Turkmenistan’s new US$1.7-billion gas-to-liquids refinery has sent its first shipment of synthetic gasoline produced from natural gas to Afghanistan.
In 2014, Turkmenistan launched the construction of the plant in Ahal province. The new complex is designed to process 1.785 bcm of natural gas per year into 600,000 tons of A-92 gasoline per year, 12,000 tons of diesel fuel and 115,000 tons of liquefied natural gas.
A framework agreement for this project was signed between the State Concern TurkmenGas and a consortium of companies including Kawasaki Heavy Industries Ltd (Japan) and Rönesans Türkmen (Turkey) in 2013.

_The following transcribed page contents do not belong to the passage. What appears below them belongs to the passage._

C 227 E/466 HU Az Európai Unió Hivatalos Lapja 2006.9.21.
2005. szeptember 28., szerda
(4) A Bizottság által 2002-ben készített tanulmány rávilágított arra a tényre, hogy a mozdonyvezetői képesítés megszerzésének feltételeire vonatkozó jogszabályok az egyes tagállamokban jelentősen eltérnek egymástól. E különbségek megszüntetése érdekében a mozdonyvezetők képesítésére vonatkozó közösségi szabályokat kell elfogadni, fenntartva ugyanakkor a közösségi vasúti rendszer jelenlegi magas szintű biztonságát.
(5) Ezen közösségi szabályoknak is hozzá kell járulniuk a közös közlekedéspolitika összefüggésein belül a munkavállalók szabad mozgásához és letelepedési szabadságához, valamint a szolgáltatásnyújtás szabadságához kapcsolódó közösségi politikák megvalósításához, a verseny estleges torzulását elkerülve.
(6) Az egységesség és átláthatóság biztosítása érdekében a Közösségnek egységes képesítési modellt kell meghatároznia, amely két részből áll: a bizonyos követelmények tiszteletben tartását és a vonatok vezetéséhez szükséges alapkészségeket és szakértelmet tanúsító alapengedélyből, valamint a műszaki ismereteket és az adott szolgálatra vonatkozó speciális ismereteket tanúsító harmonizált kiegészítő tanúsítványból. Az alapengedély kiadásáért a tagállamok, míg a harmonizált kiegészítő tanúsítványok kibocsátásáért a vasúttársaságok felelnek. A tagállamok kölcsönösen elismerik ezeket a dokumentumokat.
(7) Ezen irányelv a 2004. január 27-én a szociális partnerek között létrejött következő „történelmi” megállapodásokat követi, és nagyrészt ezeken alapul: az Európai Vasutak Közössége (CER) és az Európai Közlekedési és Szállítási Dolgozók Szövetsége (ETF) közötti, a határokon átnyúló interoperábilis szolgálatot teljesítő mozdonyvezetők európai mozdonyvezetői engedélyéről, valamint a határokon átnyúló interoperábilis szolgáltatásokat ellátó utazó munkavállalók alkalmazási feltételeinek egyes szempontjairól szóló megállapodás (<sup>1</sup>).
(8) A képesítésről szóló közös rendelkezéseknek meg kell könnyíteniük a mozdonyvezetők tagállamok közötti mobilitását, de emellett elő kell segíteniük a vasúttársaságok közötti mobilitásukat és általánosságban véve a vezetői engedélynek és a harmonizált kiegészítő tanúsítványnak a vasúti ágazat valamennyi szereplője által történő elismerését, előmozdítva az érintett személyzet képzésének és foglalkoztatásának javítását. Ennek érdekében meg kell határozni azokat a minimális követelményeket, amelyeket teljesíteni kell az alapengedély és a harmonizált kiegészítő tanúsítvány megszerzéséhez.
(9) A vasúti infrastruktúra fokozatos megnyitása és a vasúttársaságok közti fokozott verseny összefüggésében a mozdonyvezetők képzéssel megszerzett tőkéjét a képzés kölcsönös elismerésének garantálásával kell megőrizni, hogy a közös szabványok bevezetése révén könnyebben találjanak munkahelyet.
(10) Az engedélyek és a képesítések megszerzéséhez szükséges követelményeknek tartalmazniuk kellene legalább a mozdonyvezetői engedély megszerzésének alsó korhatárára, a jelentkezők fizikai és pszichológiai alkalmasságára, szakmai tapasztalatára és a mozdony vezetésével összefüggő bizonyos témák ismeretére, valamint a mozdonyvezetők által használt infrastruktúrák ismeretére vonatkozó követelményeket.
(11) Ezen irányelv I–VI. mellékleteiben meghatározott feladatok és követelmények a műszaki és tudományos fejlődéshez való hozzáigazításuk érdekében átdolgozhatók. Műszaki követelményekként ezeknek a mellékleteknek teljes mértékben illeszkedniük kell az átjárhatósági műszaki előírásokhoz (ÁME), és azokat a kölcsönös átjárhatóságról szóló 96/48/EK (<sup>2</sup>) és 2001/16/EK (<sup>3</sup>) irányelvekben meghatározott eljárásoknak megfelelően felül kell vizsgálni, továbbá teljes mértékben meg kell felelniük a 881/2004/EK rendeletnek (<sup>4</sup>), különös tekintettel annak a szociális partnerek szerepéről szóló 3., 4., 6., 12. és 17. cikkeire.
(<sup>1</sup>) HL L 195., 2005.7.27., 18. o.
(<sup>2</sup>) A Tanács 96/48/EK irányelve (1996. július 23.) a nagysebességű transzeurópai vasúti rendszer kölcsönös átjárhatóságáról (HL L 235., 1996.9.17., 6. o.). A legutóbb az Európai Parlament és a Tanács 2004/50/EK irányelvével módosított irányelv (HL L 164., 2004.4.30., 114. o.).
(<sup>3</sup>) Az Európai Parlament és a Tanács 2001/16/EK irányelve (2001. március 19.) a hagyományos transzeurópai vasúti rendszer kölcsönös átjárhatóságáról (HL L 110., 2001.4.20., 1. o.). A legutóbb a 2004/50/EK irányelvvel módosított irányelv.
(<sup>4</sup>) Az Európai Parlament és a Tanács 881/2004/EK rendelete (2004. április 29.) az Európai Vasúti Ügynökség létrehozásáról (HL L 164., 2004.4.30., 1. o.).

In April 2016, the Turkmenistan Ministry of Oil & Gas announced that a consortium of South Korean LG International Corp., Hyundai Engineering Co, and Japanese Itochu Corporation will start the construction of a new plant to produce synthetic liquid fuels (GTL, gas-to-liquid). The complex is designed to process 3.7 bcm of natural gas into 1,100,000 tons of diesel fuel, as well as more than 400,000 tons of straight-run gasoline (naphtha), per year.

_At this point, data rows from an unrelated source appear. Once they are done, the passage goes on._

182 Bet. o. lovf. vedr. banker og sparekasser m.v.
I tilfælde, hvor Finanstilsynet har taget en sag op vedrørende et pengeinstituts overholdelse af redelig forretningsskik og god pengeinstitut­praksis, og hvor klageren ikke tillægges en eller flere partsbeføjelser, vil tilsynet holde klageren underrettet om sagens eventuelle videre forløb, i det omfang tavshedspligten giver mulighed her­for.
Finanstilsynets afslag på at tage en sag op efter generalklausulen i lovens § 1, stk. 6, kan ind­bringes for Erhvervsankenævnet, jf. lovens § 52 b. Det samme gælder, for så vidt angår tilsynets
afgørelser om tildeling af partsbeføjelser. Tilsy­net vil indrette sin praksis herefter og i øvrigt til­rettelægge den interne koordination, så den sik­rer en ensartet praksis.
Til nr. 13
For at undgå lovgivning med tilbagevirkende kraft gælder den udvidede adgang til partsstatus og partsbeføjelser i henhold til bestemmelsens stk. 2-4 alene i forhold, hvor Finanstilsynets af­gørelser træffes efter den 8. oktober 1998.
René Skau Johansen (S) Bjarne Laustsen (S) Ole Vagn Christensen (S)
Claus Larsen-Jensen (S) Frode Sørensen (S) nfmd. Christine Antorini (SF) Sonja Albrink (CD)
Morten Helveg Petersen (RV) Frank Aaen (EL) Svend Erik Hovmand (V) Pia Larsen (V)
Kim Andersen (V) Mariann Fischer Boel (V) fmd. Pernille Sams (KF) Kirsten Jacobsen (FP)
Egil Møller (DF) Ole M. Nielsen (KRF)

Turkmenistan is one of the five Caspian Sea littoral countries, an area with large volumes of oil and natural gas reserves. The country had estimated proven natural gas reserves of 265 trillion cubic feet (Tcf) as of January 2016, according to the US Energy Information Administration (EIA). It is the sixth largest natural gas reserve holder in the world according to the Oil and Gas Journal, and was among the top 15 dry natural gas producers in 2015.
The country has several of the world’s largest natural gas fields, including 10 with more than 3.5 Tcf of reserves.